La prisión de Troy cambió de forma vertiginosa la vida de los Davis. El padre murió poco después; la madre quedó tocada y se hundió definitivamente hace nada, en abril de 2011, cuando la Corte Suprema rechazó la apelación y supo que su hijo ya nunca sería libre y podría ser ejecutado en cualquier momento. Martina fue invitada enseguida a abandonar el Ejército, donde llevaba desde los 17 años. Siguió siendo soldado, pero de la causa fraterna. “Cuando pienso en el sacrificio que estás haciendo por mí, se me parte el corazón, big sister, eres todo para mí”, le escribe Troy en una de las muchas cartas sabiendo que ella debía trabajar, tenía hijos, obligaciones...

> **OBJETIVO DE LA TAREA**
Indica, por favor, si cada afirmación concuerda con el texto sobre la familia Davis. Responde sí o no y cita literalmente las palabras del texto que lo deciden.
(a) La madre se hundió en abril de 2011, cuando la Corte Suprema rechazó la apelación.
(b) Martina había entrado en el Ejército a los 20 años.
(c) El padre murió mucho tiempo después de la prisión de Troy.
Las líneas de abajo proceden de otra fuente.

> **DATOS SUMINISTRADOS**
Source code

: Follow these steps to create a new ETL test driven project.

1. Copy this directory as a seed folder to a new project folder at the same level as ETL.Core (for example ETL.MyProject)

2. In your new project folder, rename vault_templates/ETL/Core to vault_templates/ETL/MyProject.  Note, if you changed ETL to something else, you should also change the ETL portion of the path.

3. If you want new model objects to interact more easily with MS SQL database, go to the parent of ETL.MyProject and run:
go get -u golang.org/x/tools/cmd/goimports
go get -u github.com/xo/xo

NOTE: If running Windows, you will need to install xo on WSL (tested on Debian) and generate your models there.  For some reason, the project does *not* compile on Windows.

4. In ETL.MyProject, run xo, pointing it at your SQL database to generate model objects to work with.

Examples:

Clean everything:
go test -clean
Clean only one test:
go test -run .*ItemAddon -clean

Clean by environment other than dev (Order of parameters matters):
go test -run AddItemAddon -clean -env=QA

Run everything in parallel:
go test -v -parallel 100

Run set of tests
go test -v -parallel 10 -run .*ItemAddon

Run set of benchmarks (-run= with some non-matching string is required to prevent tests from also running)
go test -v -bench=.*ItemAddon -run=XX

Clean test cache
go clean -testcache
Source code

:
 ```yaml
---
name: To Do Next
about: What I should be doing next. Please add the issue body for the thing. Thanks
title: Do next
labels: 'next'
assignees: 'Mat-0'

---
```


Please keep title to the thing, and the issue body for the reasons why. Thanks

> **RESPUESTA**
(a) Sí: «se hundió definitivamente hace nada, en abril de 2011, cuando la Corte Suprema rechazó la apelación».
(b) No: «donde llevaba desde los 17 años».
(c) No: «El padre murió poco después».